Charles Kaisin invade Bruxelles con migliaia di origami solidali

Charles Kaisin invade Bruxelles con migliaia di origami solidali

Articolo in italiano
di Cristina Belli
Foto: pryzm – photography

Kaisin è un designer e architetto belga, che si muove tra tre aree di predilezione: il riciclo, la geometria e il movimento. E’ famoso per aver inventato le “cene surrealiste”. Nella sua carriera ha collaborato con brands come Hermes, Cartier, Rolls Royce, solo per citarne alcuni. Principalmente crea oggetti di design, architetture e scenografie. Spesso li fonde insieme, come nel caso dell’installazione di Bruxelles, che unisce in un’unica scenografia dorata, origami di carta. Nel 2000, infatti, ha preso parte a un programma di scambio con la Kyoto University of Art, dove ha imparato la millenaria arte di piegare la carta, che è la base del progetto di cui parliamo.

Quest’anno a Natale, il centro di Bruxelles è stato invaso, appunto, da migliaia di origami dorati, che sono stati appesi sul soffitto delle gallerie e hanno preso il posto degli addobbi tradizionali. Si tratta di un progetto promosso dalla Société des Galeries Royales Saint-Hubert, in collaborazione con la Città di Bruxelles.

Il percorso di origami, in particolare, illumina le Galeries Royales Saint-Hubert e le vie adiacenti, terminando all’Hotel Amigo, vicino al Manneken Pis, la statua simbolo di Bruxelles. Sono diverse installazioni: la più suggestiva si chiama Origamis for Life (Origami per la vita) ed è composta da circa trentamila origami, realizzati durante il lockdown da cittadini che, su invito di Kaisin, si sono offerti di aiutarlo a creare le colombe che invadono tutta la galleria. Sul sito del designer si trovano infatti le istruzioni che illustrano passo passo come costruire gli origami a forma di colomba (Origami For Life — Charles Kaisin).

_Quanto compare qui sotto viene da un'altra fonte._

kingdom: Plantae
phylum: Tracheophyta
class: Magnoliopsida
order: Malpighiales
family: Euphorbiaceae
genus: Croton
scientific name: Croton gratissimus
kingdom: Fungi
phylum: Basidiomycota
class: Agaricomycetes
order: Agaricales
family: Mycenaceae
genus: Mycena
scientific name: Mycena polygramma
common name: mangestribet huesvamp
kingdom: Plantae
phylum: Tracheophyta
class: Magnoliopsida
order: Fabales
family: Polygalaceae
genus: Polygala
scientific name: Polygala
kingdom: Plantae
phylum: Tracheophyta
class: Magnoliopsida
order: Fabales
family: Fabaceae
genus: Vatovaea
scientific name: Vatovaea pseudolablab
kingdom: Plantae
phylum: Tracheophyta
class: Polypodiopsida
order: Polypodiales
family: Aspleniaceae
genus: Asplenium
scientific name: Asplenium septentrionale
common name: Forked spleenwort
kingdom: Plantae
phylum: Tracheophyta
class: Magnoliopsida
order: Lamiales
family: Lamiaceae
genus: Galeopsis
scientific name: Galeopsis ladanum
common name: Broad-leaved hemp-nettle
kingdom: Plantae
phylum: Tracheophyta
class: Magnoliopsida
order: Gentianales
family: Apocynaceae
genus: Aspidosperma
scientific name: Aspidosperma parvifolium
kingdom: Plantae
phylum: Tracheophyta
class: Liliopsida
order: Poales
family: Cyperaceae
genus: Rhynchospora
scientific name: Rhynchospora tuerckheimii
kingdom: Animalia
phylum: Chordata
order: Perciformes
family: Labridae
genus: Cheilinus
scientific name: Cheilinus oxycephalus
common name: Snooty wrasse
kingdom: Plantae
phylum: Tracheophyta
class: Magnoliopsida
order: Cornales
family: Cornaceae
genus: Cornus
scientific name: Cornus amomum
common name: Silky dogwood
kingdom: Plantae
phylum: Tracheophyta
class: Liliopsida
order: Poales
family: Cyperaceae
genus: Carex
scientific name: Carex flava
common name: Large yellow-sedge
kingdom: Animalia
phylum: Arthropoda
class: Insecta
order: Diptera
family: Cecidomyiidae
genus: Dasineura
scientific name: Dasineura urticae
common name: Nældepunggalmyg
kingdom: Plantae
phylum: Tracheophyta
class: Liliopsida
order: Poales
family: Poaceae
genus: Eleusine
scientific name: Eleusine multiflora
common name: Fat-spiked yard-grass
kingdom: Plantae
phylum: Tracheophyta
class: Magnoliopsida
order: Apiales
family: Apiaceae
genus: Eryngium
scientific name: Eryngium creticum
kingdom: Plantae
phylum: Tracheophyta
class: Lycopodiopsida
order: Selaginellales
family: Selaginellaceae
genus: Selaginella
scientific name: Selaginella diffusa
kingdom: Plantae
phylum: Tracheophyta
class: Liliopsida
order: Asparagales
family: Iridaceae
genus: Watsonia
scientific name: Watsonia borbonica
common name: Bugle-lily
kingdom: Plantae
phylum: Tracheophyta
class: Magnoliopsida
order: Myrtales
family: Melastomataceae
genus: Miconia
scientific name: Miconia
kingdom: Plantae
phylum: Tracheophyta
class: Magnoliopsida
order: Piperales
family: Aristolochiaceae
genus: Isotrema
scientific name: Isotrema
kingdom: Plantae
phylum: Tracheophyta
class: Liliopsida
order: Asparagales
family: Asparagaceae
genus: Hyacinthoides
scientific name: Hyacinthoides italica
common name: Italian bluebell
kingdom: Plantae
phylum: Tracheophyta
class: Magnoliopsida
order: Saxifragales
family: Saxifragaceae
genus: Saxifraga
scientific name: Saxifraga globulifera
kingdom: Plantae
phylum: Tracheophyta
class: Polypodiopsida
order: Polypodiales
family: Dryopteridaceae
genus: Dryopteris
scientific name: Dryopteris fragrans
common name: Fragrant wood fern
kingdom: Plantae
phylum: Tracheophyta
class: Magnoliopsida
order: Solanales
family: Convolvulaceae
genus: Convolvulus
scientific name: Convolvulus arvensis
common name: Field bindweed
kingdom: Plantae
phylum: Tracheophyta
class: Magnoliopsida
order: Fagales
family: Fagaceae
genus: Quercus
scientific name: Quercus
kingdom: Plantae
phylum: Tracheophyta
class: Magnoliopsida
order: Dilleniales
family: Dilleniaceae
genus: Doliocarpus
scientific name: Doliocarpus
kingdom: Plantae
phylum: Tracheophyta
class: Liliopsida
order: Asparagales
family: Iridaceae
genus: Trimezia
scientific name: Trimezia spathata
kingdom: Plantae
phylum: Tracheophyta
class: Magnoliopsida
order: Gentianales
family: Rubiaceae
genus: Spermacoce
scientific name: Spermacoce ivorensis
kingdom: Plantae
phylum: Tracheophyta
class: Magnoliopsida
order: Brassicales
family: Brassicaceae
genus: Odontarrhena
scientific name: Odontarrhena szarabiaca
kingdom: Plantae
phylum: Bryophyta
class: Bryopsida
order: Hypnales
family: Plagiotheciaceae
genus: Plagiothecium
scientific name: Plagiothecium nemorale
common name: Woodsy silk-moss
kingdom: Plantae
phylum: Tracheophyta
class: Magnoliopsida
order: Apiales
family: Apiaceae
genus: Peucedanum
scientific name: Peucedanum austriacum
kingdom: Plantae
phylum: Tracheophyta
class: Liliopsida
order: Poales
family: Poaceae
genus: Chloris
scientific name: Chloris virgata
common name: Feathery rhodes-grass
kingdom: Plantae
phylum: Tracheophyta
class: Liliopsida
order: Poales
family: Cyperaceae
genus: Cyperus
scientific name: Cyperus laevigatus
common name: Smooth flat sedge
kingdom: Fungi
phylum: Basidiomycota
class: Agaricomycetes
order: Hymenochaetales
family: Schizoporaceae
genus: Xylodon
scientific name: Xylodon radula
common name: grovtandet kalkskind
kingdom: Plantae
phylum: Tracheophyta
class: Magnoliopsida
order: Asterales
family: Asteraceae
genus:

Nella Galerie de la Reine, si trova la seconda installazione, da titolo Golden Tree (Albero dorato): l’abete alto quaranta metri è composto, anche stavolta, da ventimila origami dorati. Infine, nella Galerie des Princes si trova l’installazione Golden Bird  (Uccello dorato) che riunisce duemila origami che simboleggiano la libertà di pensiero e di espressione che sempre abbiamo, anche quando ci manca quella di movimento, come è successo quest’anno appena trascorso. Gli origami dorati delle gallerie rimarranno visibili fino a febbraio.

Il progetto ha fini solidali: infatti per ogni origami verrà devoluto un importo all’ospedale Erasme per sostenere il reparto speciale Covid-19.